The emphasis on a rolling news agenda, on 24/7 coverage, is producing some silly journalism such as the above headline this week broadcast on a respected news website.
Ah, but we are told, journalism is different now. It’s not like the old days of newspaper deadlines only once or twice a day. Well, up to a point. Remember, in the old days there was a Stop Press column for breaking news. But the journalism back then would say, “Major Earthquake in x. Many feared dead.”
And this is the point. In the early stages we need information and intelligence, not silly numbers. You can almost imagine the scene, the frantic phone call from duty editors in London to the nearest office of a news organisation – “Look out the window! How many are dead? A bus has just crashed outside? Great! Six dead, must be! Get me pictures! Shaking buildings, falling bridges! (hangs up)”.
I’d like to think we can do better than this next time. In the early stages after such a disaster we need intelligence. You would want to hear from a competent seismologist – what kind of area is it? Usually remote, but where are the populations?
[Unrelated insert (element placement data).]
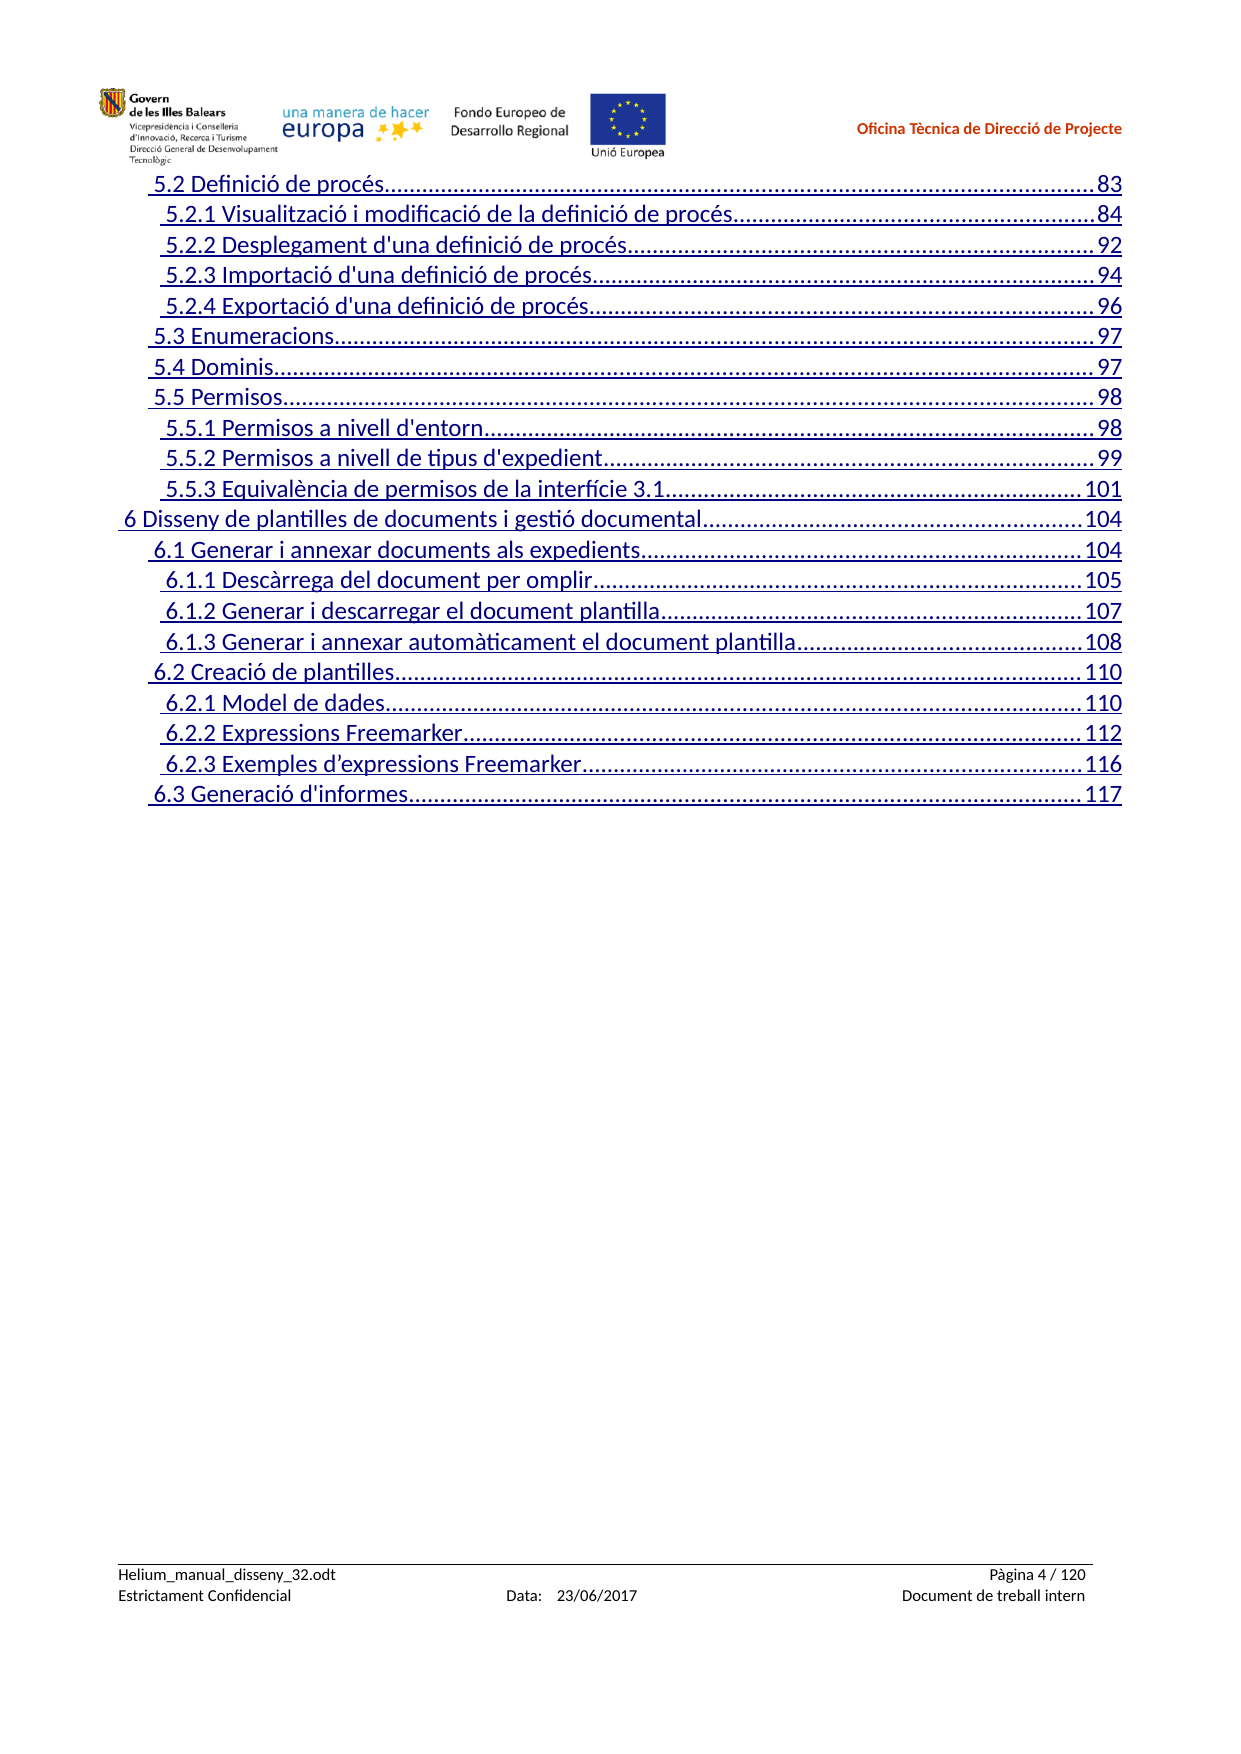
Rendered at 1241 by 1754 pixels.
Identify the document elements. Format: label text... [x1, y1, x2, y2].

text 5.2.2 Desplegament d'una definició de procés 92 [160, 229, 1122, 255]
text 5.2.1 Visualització i modificació de la definició de procés 84 [160, 198, 1122, 224]
text 5.3 Enumeracions 97 [148, 321, 1122, 346]
text 5.5 Permisos 98 [148, 382, 1122, 408]
text 6.1 Generar i annexar documents als expedients 104 [148, 534, 1122, 560]
text 5.5.3 Equivalència de permisos de la interfície 3.1 101 [160, 473, 1122, 499]
text 6.2 Creació de plantilles 110 [148, 656, 1122, 682]
text 6.1.3 Generar i annexar automàticament el document plantilla 108 [160, 626, 1122, 652]
text 5.4 Dominis 97 [148, 351, 1122, 377]
text 6.2.2 Expressions Freemarker 112 [160, 717, 1122, 743]
text 6.2.1 Model de dades 110 [160, 687, 1122, 713]
text 6 Disseny de plantilles de documents i gestió documental 104 [118, 504, 1122, 530]
text 6.1.1 Descàrrega del document per omplir 105 [160, 565, 1122, 591]
text 5.2.3 Importació d'una definició de procés 94 [160, 259, 1122, 285]
text 6.1.2 Generar i descarregar el document plantilla 107 [160, 595, 1122, 621]
text 6.2.3 Exemples d’expressions Freemarker 116 [160, 748, 1122, 774]
text 5.5.1 Permisos a nivell d'entorn 98 [160, 412, 1122, 438]
text 5.5.2 Permisos a nivell de tipus d'expedient 99 [160, 443, 1122, 469]
text 5.2.4 Exportació d'una definició de procés 96 [160, 290, 1122, 316]
text 6.3 Generació d'informes 117 [148, 778, 1122, 804]
text 5.2 Definició de procés 83 [148, 168, 1122, 194]
picture [99, 87, 668, 166]
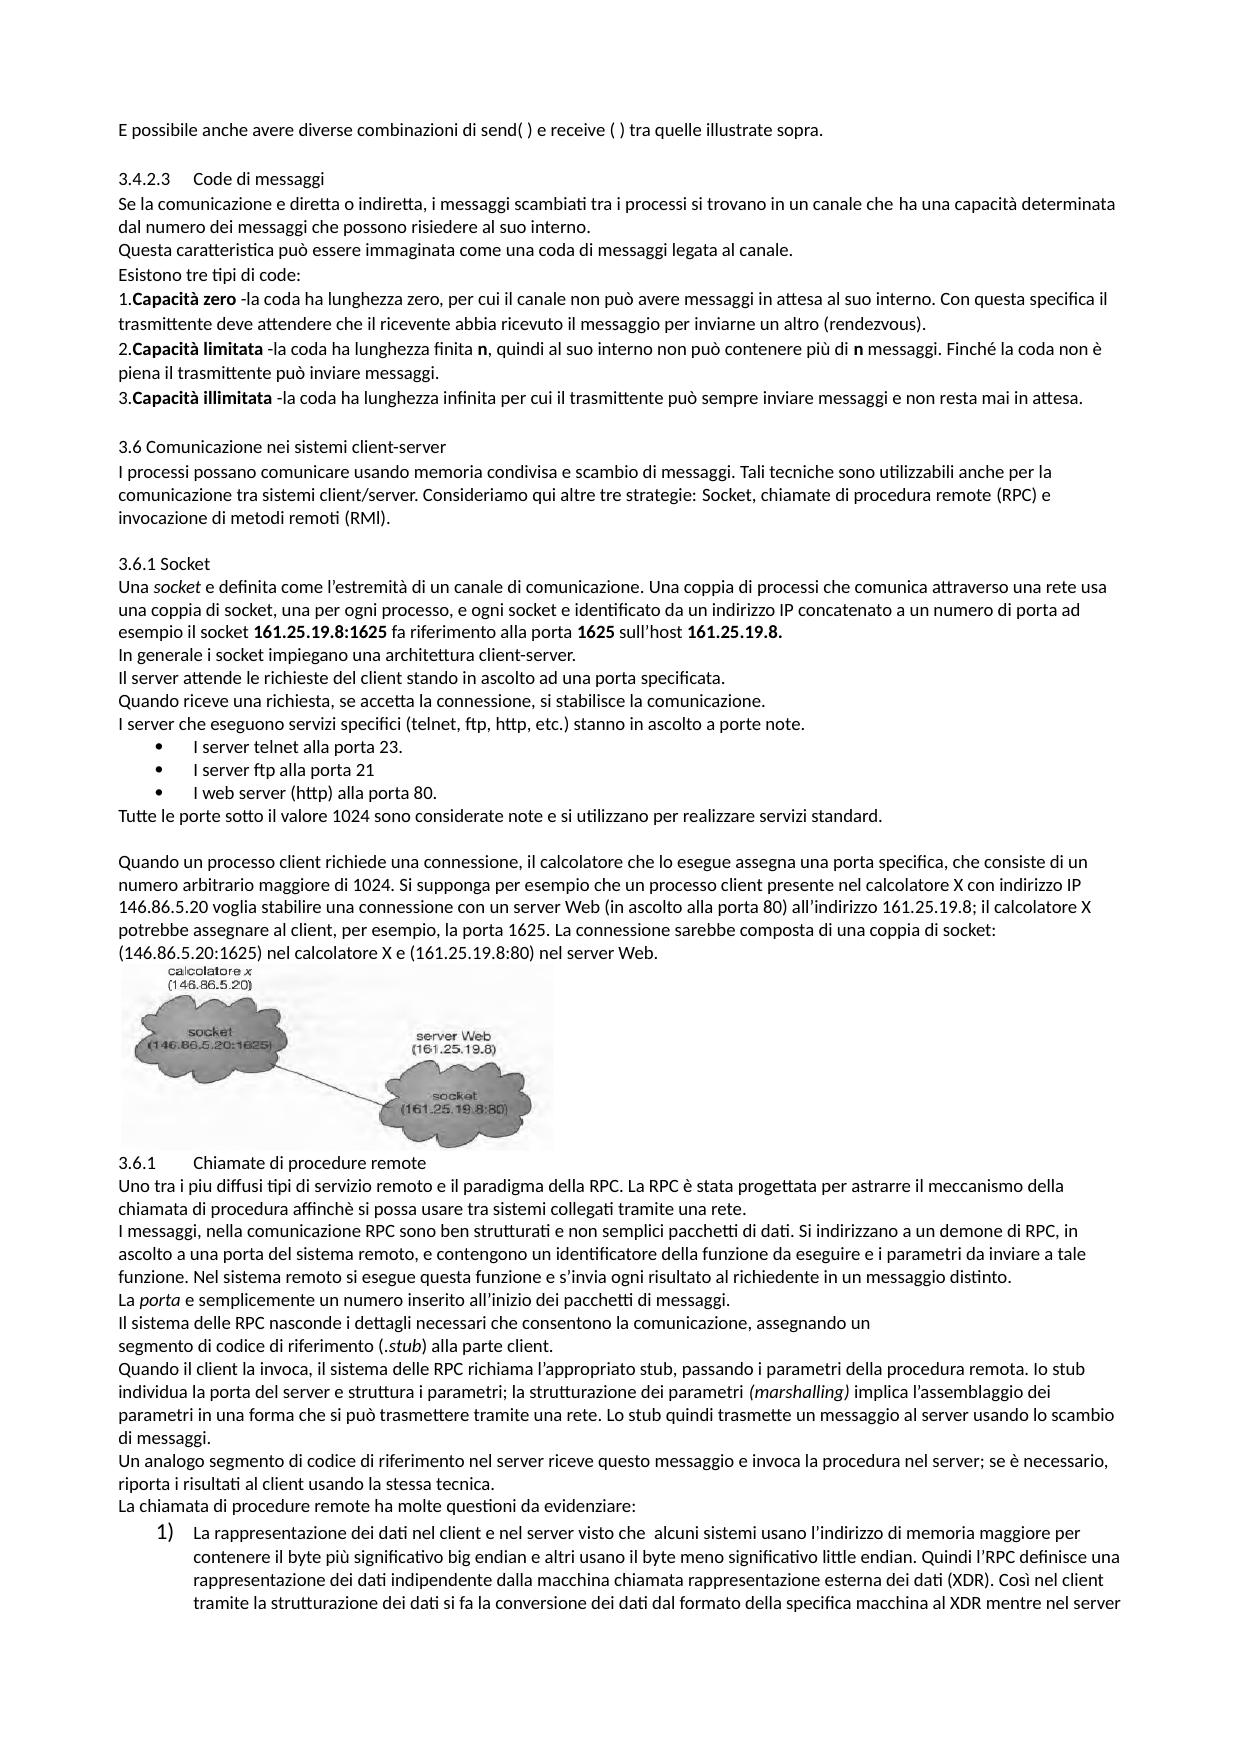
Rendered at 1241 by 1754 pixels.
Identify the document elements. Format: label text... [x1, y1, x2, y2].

text Quando il client la invoca, il sistema delle RPC richiama l’appropriato stub, passando i parametri della procedura remota. Io stub individua la porta del server e struttura i parametri; la strutturazione dei parametri (marshalling) implica l’assemblaggio dei parametri in una forma che si può trasmettere tramite una rete. Lo stub quindi trasmette un messaggio al server usando lo scambio di messaggi. [118, 1357, 1122, 1449]
text Quando riceve una richiesta, se accetta la connessione, si stabilisce la comunicazione. [118, 689, 1122, 712]
list I server ftp alla porta 21 [156, 758, 1122, 781]
list Code di messaggi [118, 167, 1122, 190]
text Il server attende le richieste del client stando in ascolto ad una porta specificata. [118, 666, 1122, 689]
text 3.Capacità illimitata -la coda ha lunghezza infinita per cui il trasmittente può sempre inviare messaggi e non resta mai in attesa. [118, 386, 1122, 409]
text Questa caratteristica può essere immaginata come una coda di messaggi legata al canale. [118, 238, 1122, 261]
text I processi possano comunicare usando memoria condivisa e scambio di messaggi. Tali tecniche sono utilizzabili anche per la comunicazione tra sistemi client/server. Consideriamo qui altre tre strategie: Socket, chiamate di procedura remote (RPC) e invocazione di metodi remoti (RMl). [118, 460, 1122, 529]
text La porta e semplicemente un numero inserito all’inizio dei pacchetti di messaggi. [118, 1288, 1122, 1311]
text La chiamata di procedure remote ha molte questioni da evidenziare: [118, 1494, 1122, 1517]
text Esistono tre tipi di code: [118, 263, 1122, 286]
text Una socket e definita come l’estremità di un canale di comunicazione. Una coppia di processi che comunica attraverso una rete usa una coppia di socket, una per ogni processo, e ogni socket e identificato da un indirizzo IP concatenato a un numero di porta ad esempio il socket 161.25.19.8:1625 fa riferimento alla porta 1625 sull’host 161.25.19.8. [118, 575, 1122, 643]
text Tutte le porte sotto il valore 1024 sono considerate note e si utilizzano per realizzare servizi standard. [118, 804, 1122, 827]
text 3.6 Comunicazione nei sistemi client-server [118, 436, 1122, 458]
list Chiamate di procedure remote [118, 1151, 1122, 1174]
list I web server (http) alla porta 80. [156, 781, 1122, 804]
list I server telnet alla porta 23. [156, 735, 1122, 758]
list La rappresentazione dei dati nel client e nel server visto che alcuni sistemi usano l’indirizzo di memoria maggiore per contenere il byte più significativo big endian e altri usano il byte meno significativo little endian. Quindi l’RPC definisce una rappresentazione dei dati indipendente dalla macchina chiamata rappresentazione esterna dei dati (XDR). Così nel client tramite la strutturazione dei dati si fa la conversione dei dati dal formato della specifica macchina al XDR mentre nel server [156, 1517, 1122, 1614]
text I messaggi, nella comunicazione RPC sono ben strutturati e non semplici pacchetti di dati. Si indirizzano a un demone di RPC, in ascolto a una porta del sistema remoto, e contengono un identificatore della funzione da eseguire e i parametri da inviare a tale funzione. Nel sistema remoto si esegue questa funzione e s’invia ogni risultato al richiedente in un messaggio distinto. [118, 1219, 1122, 1288]
text segmento di codice di riferimento (.stub) alla parte client. [118, 1334, 1122, 1357]
text Quando un processo client richiede una connessione, il calcolatore che lo esegue assegna una porta specifica, che consiste di un numero arbitrario maggiore di 1024. Si supponga per esempio che un processo client presente nel calcolatore X con indirizzo IP 146.86.5.20 voglia stabilire una connessione con un server Web (in ascolto alla porta 80) all’indirizzo 161.25.19.8; il calcolatore X potrebbe assegnare al client, per esempio, la porta 1625. La connessione sarebbe composta di una coppia di socket: (146.86.5.20:1625) nel calcolatore X e (161.25.19.8:80) nel server Web. [118, 850, 1122, 964]
text 1.Capacità zero -la coda ha lunghezza zero, per cui il canale non può avere messaggi in attesa al suo interno. Con questa specifica il trasmittente deve attendere che il ricevente abbia ricevuto il messaggio per inviarne un altro (rendezvous). [118, 287, 1122, 335]
text 2.Capacità limitata -la coda ha lunghezza finita n, quindi al suo interno non può contenere più di n messaggi. Finché la coda non è piena il trasmittente può inviare messaggi. [118, 337, 1122, 384]
text Un analogo segmento di codice di riferimento nel server riceve questo messaggio e invoca la procedura nel server; se è necessario, riporta i risultati al client usando la stessa tecnica. [118, 1449, 1122, 1494]
text I server che eseguono servizi specifici (telnet, ftp, http, etc.) stanno in ascolto a porte note. [118, 712, 1122, 735]
text In generale i socket impiegano una architettura client-server. [118, 643, 1122, 666]
text E possibile anche avere diverse combinazioni di send( ) e receive ( ) tra quelle illustrate sopra. [118, 118, 1122, 141]
text Uno tra i piu diffusi tipi di servizio remoto e il paradigma della RPC. La RPC è stata progettata per astrarre il meccanismo della chiamata di procedura affinchè si possa usare tra sistemi collegati tramite una rete. [118, 1174, 1122, 1219]
text Se la comunicazione e diretta o indiretta, i messaggi scambiati tra i processi si trovano in un canale che ha una capacità determinata dal numero dei messaggi che possono risiedere al suo interno. [118, 192, 1122, 238]
text Il sistema delle RPC nasconde i dettagli necessari che consentono la comunicazione, assegnando un [118, 1311, 1122, 1334]
text 3.6.1 Socket [118, 552, 1122, 575]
Then, what is the local health infrastructure like? What might be the likely physical aftermath in that region – flooding, landslips, aftershocks, crop losses, what are the night-time temperatures outdoors for the next month?
Later that day, maybe something on the local politics. What level of resources do the authorities have, and what competences do they have in deploying those resources effectively? Are humanitarian organisations in the area, and frankly what are their competences too?
Journalism, please, not instant daft numbers.